>>

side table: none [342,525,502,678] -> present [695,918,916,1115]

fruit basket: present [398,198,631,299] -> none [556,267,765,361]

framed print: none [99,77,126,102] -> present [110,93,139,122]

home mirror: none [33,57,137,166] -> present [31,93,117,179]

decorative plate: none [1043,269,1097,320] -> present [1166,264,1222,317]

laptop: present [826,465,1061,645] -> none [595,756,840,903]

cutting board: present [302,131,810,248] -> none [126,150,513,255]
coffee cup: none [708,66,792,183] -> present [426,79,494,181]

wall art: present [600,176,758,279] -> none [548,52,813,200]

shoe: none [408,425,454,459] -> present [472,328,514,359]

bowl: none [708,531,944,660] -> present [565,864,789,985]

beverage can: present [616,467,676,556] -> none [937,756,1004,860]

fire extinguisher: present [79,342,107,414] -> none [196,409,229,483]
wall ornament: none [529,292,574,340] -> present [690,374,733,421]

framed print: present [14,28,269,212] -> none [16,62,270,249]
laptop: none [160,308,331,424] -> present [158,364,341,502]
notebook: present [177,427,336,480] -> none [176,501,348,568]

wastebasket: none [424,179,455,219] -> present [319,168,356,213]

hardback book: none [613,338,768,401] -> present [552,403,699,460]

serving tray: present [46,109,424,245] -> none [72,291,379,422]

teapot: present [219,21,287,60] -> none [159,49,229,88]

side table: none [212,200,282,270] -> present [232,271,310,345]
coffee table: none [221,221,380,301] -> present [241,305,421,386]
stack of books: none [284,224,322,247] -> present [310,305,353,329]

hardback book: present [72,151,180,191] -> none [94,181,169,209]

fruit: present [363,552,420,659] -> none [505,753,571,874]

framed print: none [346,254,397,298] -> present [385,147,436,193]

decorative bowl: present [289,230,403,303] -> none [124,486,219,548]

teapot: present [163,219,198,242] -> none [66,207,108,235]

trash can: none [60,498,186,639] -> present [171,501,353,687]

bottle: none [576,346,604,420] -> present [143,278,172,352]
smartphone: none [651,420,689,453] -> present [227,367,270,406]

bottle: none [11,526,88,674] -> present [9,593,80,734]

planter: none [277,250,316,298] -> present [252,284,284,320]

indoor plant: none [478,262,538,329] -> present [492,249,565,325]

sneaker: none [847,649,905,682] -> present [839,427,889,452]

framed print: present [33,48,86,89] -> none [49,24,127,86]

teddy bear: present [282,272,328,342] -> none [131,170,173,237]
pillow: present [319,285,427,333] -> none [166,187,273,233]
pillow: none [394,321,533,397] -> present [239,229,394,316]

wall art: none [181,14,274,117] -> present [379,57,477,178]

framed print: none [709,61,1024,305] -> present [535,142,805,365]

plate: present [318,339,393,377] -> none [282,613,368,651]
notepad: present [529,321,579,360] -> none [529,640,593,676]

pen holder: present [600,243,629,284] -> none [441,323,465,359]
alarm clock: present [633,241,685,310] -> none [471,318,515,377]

<<

Task requirements: Repeat the records verbatim, every one of them.

Your solution:
side table: none [342,525,502,678] -> present [695,918,916,1115]

fruit basket: present [398,198,631,299] -> none [556,267,765,361]

framed print: none [99,77,126,102] -> present [110,93,139,122]

home mirror: none [33,57,137,166] -> present [31,93,117,179]

decorative plate: none [1043,269,1097,320] -> present [1166,264,1222,317]

laptop: present [826,465,1061,645] -> none [595,756,840,903]

cutting board: present [302,131,810,248] -> none [126,150,513,255]
coffee cup: none [708,66,792,183] -> present [426,79,494,181]

wall art: present [600,176,758,279] -> none [548,52,813,200]

shoe: none [408,425,454,459] -> present [472,328,514,359]

bowl: none [708,531,944,660] -> present [565,864,789,985]

beverage can: present [616,467,676,556] -> none [937,756,1004,860]

fire extinguisher: present [79,342,107,414] -> none [196,409,229,483]
wall ornament: none [529,292,574,340] -> present [690,374,733,421]

framed print: present [14,28,269,212] -> none [16,62,270,249]
laptop: none [160,308,331,424] -> present [158,364,341,502]
notebook: present [177,427,336,480] -> none [176,501,348,568]

wastebasket: none [424,179,455,219] -> present [319,168,356,213]

hardback book: none [613,338,768,401] -> present [552,403,699,460]

serving tray: present [46,109,424,245] -> none [72,291,379,422]

teapot: present [219,21,287,60] -> none [159,49,229,88]

side table: none [212,200,282,270] -> present [232,271,310,345]
coffee table: none [221,221,380,301] -> present [241,305,421,386]
stack of books: none [284,224,322,247] -> present [310,305,353,329]

hardback book: present [72,151,180,191] -> none [94,181,169,209]

fruit: present [363,552,420,659] -> none [505,753,571,874]

framed print: none [346,254,397,298] -> present [385,147,436,193]

decorative bowl: present [289,230,403,303] -> none [124,486,219,548]

teapot: present [163,219,198,242] -> none [66,207,108,235]

trash can: none [60,498,186,639] -> present [171,501,353,687]

bottle: none [576,346,604,420] -> present [143,278,172,352]
smartphone: none [651,420,689,453] -> present [227,367,270,406]

bottle: none [11,526,88,674] -> present [9,593,80,734]

planter: none [277,250,316,298] -> present [252,284,284,320]

indoor plant: none [478,262,538,329] -> present [492,249,565,325]

sneaker: none [847,649,905,682] -> present [839,427,889,452]

framed print: present [33,48,86,89] -> none [49,24,127,86]

teddy bear: present [282,272,328,342] -> none [131,170,173,237]
pillow: present [319,285,427,333] -> none [166,187,273,233]
pillow: none [394,321,533,397] -> present [239,229,394,316]

wall art: none [181,14,274,117] -> present [379,57,477,178]

framed print: none [709,61,1024,305] -> present [535,142,805,365]

plate: present [318,339,393,377] -> none [282,613,368,651]
notepad: present [529,321,579,360] -> none [529,640,593,676]

pen holder: present [600,243,629,284] -> none [441,323,465,359]
alarm clock: present [633,241,685,310] -> none [471,318,515,377]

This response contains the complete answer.